Der heutige Predigttext steht im ersten Kapitel des Epheserbriefes.
Der Apostel Paulus schreibt an die junge, christliche Gemeinde in Ephesus.
Persönlich kennt er die Christen dort nicht. Er hat sie noch nicht
besucht. Er weiß von ihnen nur aus Erzählungen. In nächster
Zeit wird er sie auch nicht besuchen können, denn er sitzt im Gefängnis.
Trotz seiner schwierigen Lage und der großen Entfernung möchte
er die Christen in Ephesus ermutigen und im Glauben stärken. Er
wählt große Worte. Und diese Worte fügt er zusammen
zu einem einzigen kunstvoll verschlungenen Satz.
Dieser Satz ist unser heutiges Evangelium.
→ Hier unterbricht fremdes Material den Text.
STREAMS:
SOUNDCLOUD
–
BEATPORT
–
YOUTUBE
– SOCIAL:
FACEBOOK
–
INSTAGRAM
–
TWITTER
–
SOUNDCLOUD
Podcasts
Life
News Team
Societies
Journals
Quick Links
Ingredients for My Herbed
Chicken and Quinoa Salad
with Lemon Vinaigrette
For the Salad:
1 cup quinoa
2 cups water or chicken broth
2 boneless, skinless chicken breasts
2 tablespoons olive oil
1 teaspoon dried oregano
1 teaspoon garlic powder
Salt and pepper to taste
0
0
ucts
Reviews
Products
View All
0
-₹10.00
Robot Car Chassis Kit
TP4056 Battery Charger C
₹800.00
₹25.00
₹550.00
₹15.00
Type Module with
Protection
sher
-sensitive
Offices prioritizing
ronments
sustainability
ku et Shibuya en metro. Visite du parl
In der deutschen Übersetzung
hat man aus dem einen griechischen Satz mehrere Sätze gemacht,
damit wir ihn besser verstehen.
15-16: "Ich höre nicht auf, für euch zu danken, wenn
ich in meinen Gebeten an euch denke. Denn ich habe von eurem Glauben
an Jesus, den Herrn, und von eurer Liebe zu allen Heiligen gehört.
17: Der Gott Jesu Christi, unseres Herrn, der Vater der Herrlichkeit,
gebe euch den Geist der Weisheit und Offenbarung, damit ihr ihn erkennt.
18-19: Er erleuchte die Augen eures Herzens, damit ihr versteht,
- zu welcher Hoffnung ihr durch ihn berufen seid,
- welchen Reichtum die Herrlichkeit seines Erbes den Heiligen schenkt,
- und wie überragend groß seine Macht sich an uns, den Gläubigen,
erweist durch das Wirken seiner Kraft und Stärke.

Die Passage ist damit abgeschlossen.